何なんだ一体、と慌てつつも皐月の言うあそこにグルリと首を回す。それは、橋を渡った向こう側の道路沿いに建てられているカフェ。

「あの店のコーヒー、まじでうまいんだよ。だから行こうぜ!」

「いや、別に私と行かなくても」

「1人より2人の方が良いだろ?藍達は皆用事あって付き合ってくれないし、しかも今日夫婦かカップルで行くと割り引きになんだよ。だから、お前と行く」

言い分は最もだけどさ、突っ込みたいところがある。

「今、カップルで行くと割り引きって言った?」

「言った。俺とお前で付き合ってるフリして行けばよくね」

さも当たり前のように言ってのけた後、皐月は『俺としては』とつけ足す。

「お前が彼女とか不服だけどな」

「その言葉、そっくりそのまま返す!皐月が彼氏?冗談」

「年上にそんな態度で良いのか?ん?」

「調子に乗りまじだ」

妙な鼻声になりながらも反省の言葉を述べると、パッと離してくれた。自分の鼻をさすって労る。伸びちゃうでしょ!

「とにかく、ちゃんと付き合ってるフリしろよな!」

「フリって必要ある?」

「一応な。店員に疑われて冷めた目で見られたくないじゃん?」

「うん、実際偽カップルだけどね」

「細かいことは気にすんな!ほら、行くからチャッチャと歩け」

この後用事があるわけでもないし、別に良いかと皐月とカフェへ歩みを進めたのだった。



―――――――――

―――……


そして今に至る。

「で?私を誘った理由は別にあるんだよね?」

抹茶ラテに口をつける。

「は、別に、俺は」

「またまたぁ。分かるよ、それくらい」

女の勘をなめちゃいけません。犯人を問い詰める刑事の如く、ズイッと身をのり出し『当たりでしょ?』と再度聞く。

「……そうだよ。お前に聞きたいことがある。

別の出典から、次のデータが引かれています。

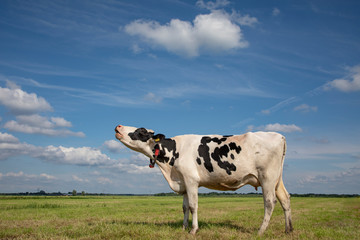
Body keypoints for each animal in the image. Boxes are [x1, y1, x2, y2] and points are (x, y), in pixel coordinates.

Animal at [114, 124, 292, 234]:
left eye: (141, 131)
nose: (118, 126)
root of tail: (279, 135)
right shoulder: (183, 182)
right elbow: (185, 207)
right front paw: (184, 228)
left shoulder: (191, 179)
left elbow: (193, 206)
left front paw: (193, 230)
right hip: (277, 179)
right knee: (285, 199)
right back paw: (288, 229)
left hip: (267, 177)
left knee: (269, 202)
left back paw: (260, 231)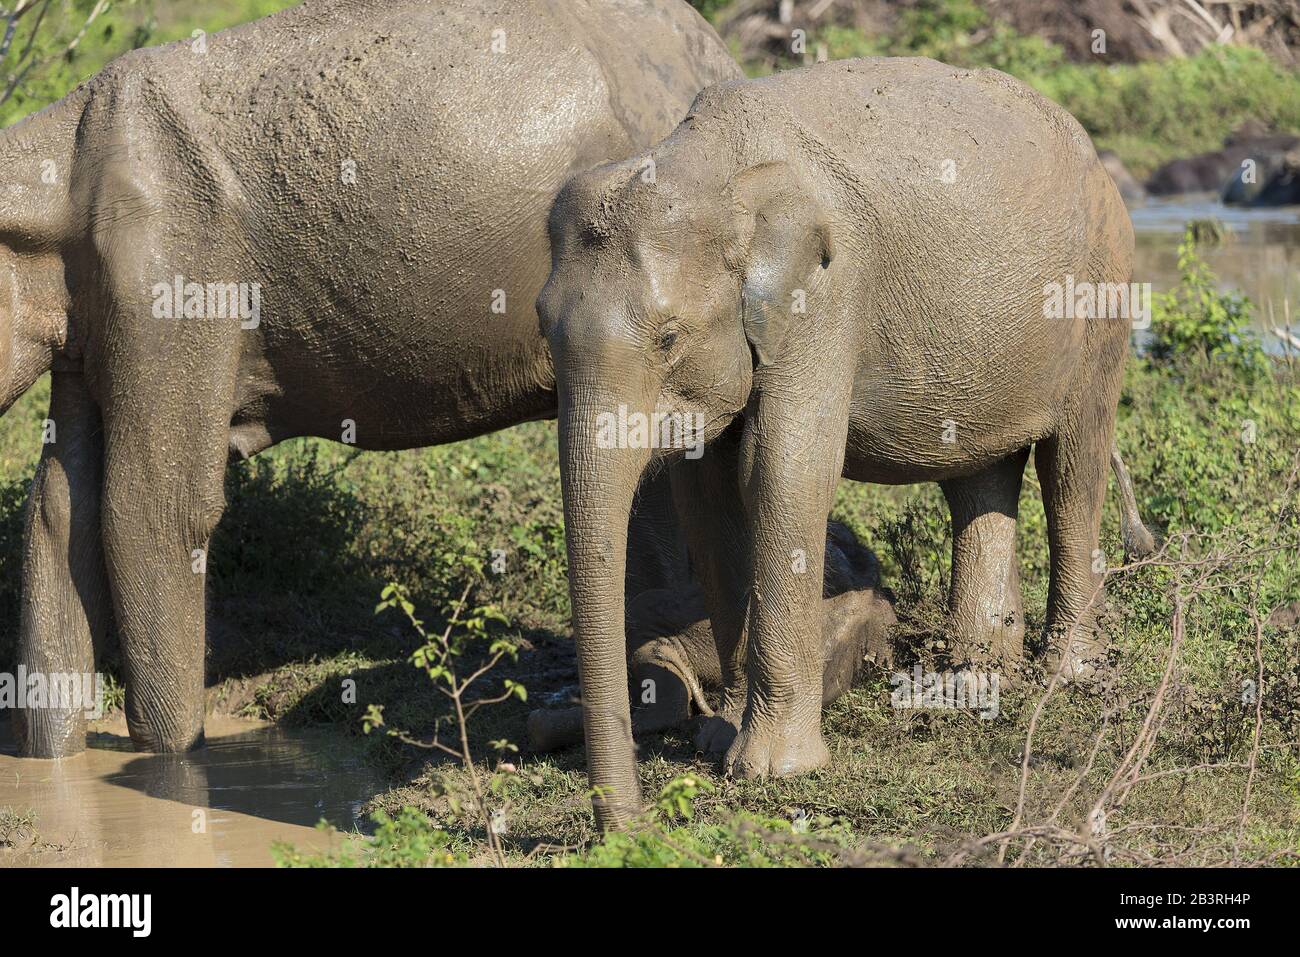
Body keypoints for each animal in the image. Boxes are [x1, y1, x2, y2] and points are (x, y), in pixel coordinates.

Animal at [2, 0, 754, 769]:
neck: (54, 152)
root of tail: (720, 55)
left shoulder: (174, 271)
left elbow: (151, 511)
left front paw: (168, 774)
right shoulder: (94, 316)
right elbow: (60, 508)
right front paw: (55, 770)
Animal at [538, 55, 1159, 826]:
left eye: (668, 338)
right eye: (542, 329)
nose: (625, 825)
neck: (712, 163)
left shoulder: (827, 296)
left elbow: (782, 469)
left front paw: (773, 770)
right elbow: (708, 494)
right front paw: (719, 738)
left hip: (1101, 295)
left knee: (1074, 463)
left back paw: (1061, 676)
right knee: (979, 475)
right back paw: (975, 678)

外で話すのは暑いし怠いだろ?それに、あいつらがいるとこで言うのも何だと思って」

皐月がストローでブロックの氷を突つけば、ガラリと音をたてて底に沈む。

「んじゃ遠慮なく聞くけど。お前さあ、何気にしてんの?何で悩んでんの?」

皐月の、力強い眼光。

「悩み?」

「ライブ終わってから、俺らの練習見に来ても妙に静かじゃん。いつもみたいに騒がないし」

立場逆転。今度は私が皐月に問い詰められる番だ。